The Long Beach sports world lost a unique and irreplaceable figure earlier this month with the passing of baseball/softball champion and longtime Century Club volunteer Jim Herrick.
Herrick was golfing at Little Rec with three friends when he passed away at the age of 78.
“You don’t find guys like him very often,” said Sam Breuklander, a lifelong friend of Herrick’s.
Herrick was born in 1941 and was a starting interior lineman on the Long Beach Poly CIF-SS champion football teams of the late 1950s, a remarkable feat for an undersized 5’8” player, even in those days. Herrick was more known as a baseball star, playing in the first-ever baseball game at Blair Field, and helping to lead Poly to the first Moore League baseball title in 1958.
After graduating from Poly, he played catcher at Long Beach City College and at Long Beach State, where he was the starting catcher for the 1964 Dirtbags, which won the program’s first conference championship and first NCAA Regional Finals berth.
His playing career didn’t end after college, as he was the starting catcher for the Long Beach Nitehawks, the professional fast-pitch softball team that won several national championships. Herrick was also the catcher for Eddie Feigner’s King in the Court team of four, a Harlem Globtetrotters-esque team that played across the country, including in several Major League ballparks.
Nitehawks expert and Century Club stalwart Dan Gooch said that what separated Herrick from many other prominent athletes who had spent time with the club was how understated he was.

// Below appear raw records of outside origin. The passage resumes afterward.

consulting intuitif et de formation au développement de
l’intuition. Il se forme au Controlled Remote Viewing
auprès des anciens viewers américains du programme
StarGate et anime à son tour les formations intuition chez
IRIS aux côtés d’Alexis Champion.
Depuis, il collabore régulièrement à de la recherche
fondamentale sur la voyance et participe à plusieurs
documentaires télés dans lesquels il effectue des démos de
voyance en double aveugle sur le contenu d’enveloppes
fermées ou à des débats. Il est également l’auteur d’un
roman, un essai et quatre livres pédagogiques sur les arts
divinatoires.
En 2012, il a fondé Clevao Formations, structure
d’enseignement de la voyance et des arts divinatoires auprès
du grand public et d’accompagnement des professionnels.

“He was the quietest guy in the world when it came to his own accomplishments,” said Gooch. “He never said boo about anything. But when Red Meirs or those guys would come in and see Jimmy, there eyes would light up. Because they knew him, they knew what he did.”
Herrick’s understated nature didn’t just mean that he didn’t bring up his own accomplishments–he also loved giving back to the community and highlighting the accomplishments of Long Beach’s youth. In 1987, he founded the Century Club’s high school sports award program with Bill Alexander, a program that Herrick was still volunteering to help organize this year, 33 banquets later. He’s also been Breuklander’s right hand man helping to organize the club’s Middle School Sports Banquet for the last 32 years as well.

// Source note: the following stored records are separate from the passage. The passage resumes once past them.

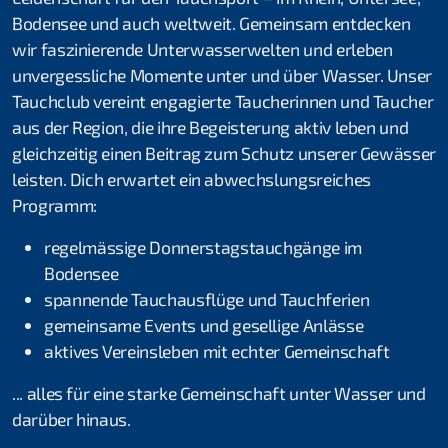
Thomas Türk
Bodensee und auch weltweit. Gemeinsam entdecken
wir faszinierende Unterwasserwelten und erleben
Michael Vogel
unvergessliche Momente unter und über Wasser. Unser
Tauchclub vereint engagierte Taucherinnen und Taucher
Daniel Fahrni
aus der Region, die ihre Begeisterung aktiv leben und
Daniel Rüttimann
gleichzeitig einen Beitrag zum Schutz unserer Gewässer
leisten. Dich erwartet ein abwechslungsreiches
Bettina Schweizer
Programm:
Clublokal
regelmässige Donnerstagstauchgänge im
Bodensee
Tauchanlässe & Events
spannende Tauchausflüge und Tauchferien
gemeinsame Events und gesellige Anlässe
Atemgas
aktives Vereinsleben mit echter Gemeinschaft
Tauch- und Mietmaterial
... alles für eine starke Gemeinschaft unter Wasser und
Öffentlichkeitsarbeit
darüber hinaus.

“Any time you needed anything, he was always happy to do it to help recognize the kids,” said Breuklander. “That really meant a lot to him.”

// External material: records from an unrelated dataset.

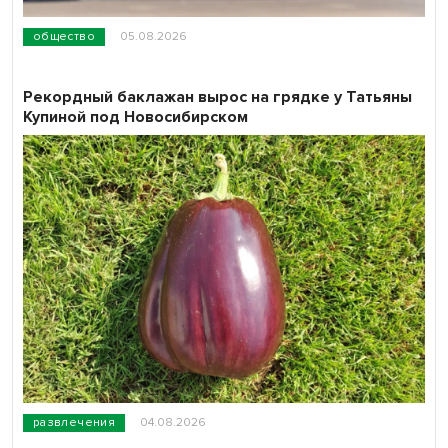
общество
05.08.2026
Рекордный баклажан вырос на грядке у Татьяны
Купиной под Новосибирском
развлечения
04.08.2026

Herrick is survived by his wife of 46 years, Joanne, and their son, Chris.
Herrick loved competing and played softball until late in his life, and had become an avid golfer in recent years. He was on the third hole at Little Rec when he had a heart attack.
“He hit the hell out of the ball and turned around smiling, the next guy goes to tee up and hears a noise, he was flat on the ground,” said Breuklander. “He was doing what he loved to do–they hadn’t been able to play for a few months and had been back out for three weeks when it happened.”
Breuklander said that in the last few weeks Herrick had stopped referring to him as his friend and started referring to him as his brother, and said that his wife said he’d been similarly sentimental with her.
“The last few weeks he’d been thanking her all the time for everything she did,” said Breuklander. “It was almost like he had a premonition or something, and he needed her to know that he appreciated her and he needed me to know we were brothers.”